Thursday, 21 July 2016

Towards Prescriptive Asset Maintenance

Every utility deploys capital assets to serve its customers.  During the asset life cycle an asset manager repetitively must make complex decisions with the objective to minimise asset life cycle cost while maintaining high availability and reliability of the assets and networks. Avoiding unexpected outages, managing risk and maintaining assets before failure are critical goals to improve customer satisfaction. To better manage asset and network performance utilities are starting to adopt a data driven approach. With analytics they expect to lower asset life cycle cost while maintaining high availability and reliability of their networks. Using actual performance data, asset condition models are created which provide insight on the asset deterioration over time and what the driving factors of deterioration are. With this insights forecasts can be made on the future asset and network performance. These models are useful, but lack the ability to effectively support the asset manager in designing a robust and cost effective maintenance strategy.

Asset condition models allow for the ranking of assets based on their expected time to failure. Within utilities it is common practice to use this ranking in deciding which assets to maintain. By starting at the assets with the shortest time to failure, assets are selected for maintenance until the budget available for maintenance is exhausted.  This prioritisation approach will ensure that the assets most prone to failure are selected for maintenance, however it will not deliver the maintenance strategy with the highest overall reduction of risk. Also the approach can’t effectively handle constraints in addition to the budget constraint. For example constraints on manpower availability, precedence constraints on maintenance projects, or required materials or equipment. Therefore a better way to determine a maintenance strategy is required taking into account all these decision dimensions. More advanced analytical methods, like mathematical optimization (=prescriptive analytics), will provide the asset manager with the required decision support.

Your tasks:
a) According to the asset maintenance text, why is ranking assets by expected time to failure not a good enough way to choose which ones to maintain?
b) Reproduce the rows of the data file verbatim, starting with the first row and going on through the row that contains "5: (302, 254)", with that row included.

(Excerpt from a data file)
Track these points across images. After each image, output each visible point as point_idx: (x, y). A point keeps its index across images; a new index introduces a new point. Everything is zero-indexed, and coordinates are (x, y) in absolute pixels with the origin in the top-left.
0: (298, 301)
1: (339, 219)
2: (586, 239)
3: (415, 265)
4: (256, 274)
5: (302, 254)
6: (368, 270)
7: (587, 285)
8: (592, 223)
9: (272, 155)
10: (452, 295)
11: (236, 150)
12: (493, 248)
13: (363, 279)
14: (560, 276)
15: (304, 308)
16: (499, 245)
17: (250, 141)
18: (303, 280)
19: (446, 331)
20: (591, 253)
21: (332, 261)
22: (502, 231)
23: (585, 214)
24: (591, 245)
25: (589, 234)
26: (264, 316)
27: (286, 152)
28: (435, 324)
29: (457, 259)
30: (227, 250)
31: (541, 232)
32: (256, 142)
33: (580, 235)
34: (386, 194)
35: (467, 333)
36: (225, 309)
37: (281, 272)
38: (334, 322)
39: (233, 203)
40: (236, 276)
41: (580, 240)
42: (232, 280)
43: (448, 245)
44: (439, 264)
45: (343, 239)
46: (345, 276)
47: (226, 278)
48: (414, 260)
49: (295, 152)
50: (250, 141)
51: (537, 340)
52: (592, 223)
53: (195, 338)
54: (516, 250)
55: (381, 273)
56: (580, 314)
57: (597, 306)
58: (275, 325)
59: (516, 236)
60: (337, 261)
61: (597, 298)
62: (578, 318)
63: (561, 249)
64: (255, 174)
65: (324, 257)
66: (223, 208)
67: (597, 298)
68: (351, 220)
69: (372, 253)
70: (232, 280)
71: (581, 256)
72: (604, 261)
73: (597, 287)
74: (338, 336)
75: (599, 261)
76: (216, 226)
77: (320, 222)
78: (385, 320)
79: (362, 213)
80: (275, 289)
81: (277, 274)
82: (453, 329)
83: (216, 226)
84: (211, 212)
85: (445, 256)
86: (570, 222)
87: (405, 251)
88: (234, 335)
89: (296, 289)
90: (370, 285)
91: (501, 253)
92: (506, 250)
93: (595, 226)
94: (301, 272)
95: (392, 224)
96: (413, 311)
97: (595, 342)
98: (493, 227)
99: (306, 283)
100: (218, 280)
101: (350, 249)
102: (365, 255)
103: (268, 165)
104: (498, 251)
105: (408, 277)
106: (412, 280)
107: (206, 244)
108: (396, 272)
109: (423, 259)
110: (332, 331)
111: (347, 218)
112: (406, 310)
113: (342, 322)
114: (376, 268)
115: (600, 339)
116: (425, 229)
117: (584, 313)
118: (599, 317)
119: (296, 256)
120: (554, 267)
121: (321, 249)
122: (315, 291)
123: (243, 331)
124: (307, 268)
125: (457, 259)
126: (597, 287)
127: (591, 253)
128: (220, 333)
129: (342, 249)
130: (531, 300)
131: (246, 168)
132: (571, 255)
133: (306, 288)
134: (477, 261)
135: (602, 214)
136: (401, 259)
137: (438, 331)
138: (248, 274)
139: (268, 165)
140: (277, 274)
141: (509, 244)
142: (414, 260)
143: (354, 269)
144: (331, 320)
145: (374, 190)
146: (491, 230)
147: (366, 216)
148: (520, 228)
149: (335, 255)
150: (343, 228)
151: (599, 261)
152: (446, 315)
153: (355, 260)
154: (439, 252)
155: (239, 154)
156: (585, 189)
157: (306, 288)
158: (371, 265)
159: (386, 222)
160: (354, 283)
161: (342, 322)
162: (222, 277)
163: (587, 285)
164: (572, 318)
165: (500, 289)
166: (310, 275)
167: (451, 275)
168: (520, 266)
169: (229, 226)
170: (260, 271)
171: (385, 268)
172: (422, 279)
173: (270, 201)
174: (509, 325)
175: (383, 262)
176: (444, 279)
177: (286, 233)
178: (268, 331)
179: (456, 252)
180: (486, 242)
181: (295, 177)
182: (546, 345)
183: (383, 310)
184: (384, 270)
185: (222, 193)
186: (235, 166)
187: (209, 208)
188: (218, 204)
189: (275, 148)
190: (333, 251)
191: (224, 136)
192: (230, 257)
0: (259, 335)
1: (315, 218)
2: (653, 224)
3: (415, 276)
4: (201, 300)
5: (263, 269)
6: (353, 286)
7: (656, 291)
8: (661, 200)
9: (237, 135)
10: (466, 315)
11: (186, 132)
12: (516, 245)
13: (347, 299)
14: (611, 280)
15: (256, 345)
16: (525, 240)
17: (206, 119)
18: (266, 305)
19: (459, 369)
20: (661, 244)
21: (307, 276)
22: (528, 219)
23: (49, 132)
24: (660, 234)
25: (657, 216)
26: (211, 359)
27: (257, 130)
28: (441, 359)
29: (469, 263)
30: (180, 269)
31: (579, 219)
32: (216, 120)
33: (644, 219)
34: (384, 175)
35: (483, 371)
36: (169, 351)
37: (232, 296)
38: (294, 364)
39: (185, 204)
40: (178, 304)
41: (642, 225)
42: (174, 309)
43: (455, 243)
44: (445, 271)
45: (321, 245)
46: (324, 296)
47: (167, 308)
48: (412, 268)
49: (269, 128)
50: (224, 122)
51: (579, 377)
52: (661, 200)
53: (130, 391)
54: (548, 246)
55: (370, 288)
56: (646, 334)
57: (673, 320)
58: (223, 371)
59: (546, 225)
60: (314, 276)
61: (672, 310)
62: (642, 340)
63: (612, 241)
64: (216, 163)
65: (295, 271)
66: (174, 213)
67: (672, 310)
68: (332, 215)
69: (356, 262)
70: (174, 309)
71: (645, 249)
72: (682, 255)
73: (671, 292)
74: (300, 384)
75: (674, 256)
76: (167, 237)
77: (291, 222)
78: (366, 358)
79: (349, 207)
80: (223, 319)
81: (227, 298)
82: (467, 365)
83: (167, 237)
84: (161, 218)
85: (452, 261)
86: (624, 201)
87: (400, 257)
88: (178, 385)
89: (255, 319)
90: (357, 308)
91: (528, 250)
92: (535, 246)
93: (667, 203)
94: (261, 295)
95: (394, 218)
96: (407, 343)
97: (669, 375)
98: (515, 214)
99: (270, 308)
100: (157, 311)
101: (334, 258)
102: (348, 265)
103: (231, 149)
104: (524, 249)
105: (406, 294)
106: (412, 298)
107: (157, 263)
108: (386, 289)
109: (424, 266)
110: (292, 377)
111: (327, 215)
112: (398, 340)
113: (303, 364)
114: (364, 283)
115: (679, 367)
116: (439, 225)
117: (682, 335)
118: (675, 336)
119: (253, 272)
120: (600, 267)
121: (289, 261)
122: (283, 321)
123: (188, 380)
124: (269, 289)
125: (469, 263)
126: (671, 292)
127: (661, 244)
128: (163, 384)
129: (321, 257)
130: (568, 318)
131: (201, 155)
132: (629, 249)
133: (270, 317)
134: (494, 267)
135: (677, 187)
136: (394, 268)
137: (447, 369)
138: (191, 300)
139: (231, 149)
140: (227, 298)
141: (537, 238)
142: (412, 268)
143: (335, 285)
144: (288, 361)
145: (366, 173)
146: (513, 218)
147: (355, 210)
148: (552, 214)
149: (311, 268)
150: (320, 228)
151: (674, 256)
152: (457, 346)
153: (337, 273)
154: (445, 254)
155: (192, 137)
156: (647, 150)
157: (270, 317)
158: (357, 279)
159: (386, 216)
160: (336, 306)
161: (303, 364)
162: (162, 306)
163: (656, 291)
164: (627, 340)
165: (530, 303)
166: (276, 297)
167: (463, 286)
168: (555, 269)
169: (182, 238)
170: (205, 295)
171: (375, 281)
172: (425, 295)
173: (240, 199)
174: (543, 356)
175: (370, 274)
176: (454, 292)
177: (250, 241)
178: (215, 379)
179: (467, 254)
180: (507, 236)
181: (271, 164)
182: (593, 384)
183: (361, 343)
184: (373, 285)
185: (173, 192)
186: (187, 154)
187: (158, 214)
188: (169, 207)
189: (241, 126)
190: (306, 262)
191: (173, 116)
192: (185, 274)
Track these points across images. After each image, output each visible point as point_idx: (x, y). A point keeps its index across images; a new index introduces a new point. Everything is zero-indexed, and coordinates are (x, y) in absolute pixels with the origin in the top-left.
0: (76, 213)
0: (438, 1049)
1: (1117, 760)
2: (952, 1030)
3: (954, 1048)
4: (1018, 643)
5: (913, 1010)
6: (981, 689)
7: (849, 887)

Solutions below:
a) Working down the ranking until the budget runs out does pick the assets most prone to failure. However, it will not give the maintenance strategy with the highest overall reduction of risk. It also can't effectively handle constraints beyond the budget, such as manpower availability, precedence constraints on maintenance projects, or required materials or equipment.

b)
Track these points across images. After each image, output each visible point as point_idx: (x, y). A point keeps its index across images; a new index introduces a new point. Everything is zero-indexed, and coordinates are (x, y) in absolute pixels with the origin in the top-left.
0: (298, 301)
1: (339, 219)
2: (586, 239)
3: (415, 265)
4: (256, 274)
5: (302, 254)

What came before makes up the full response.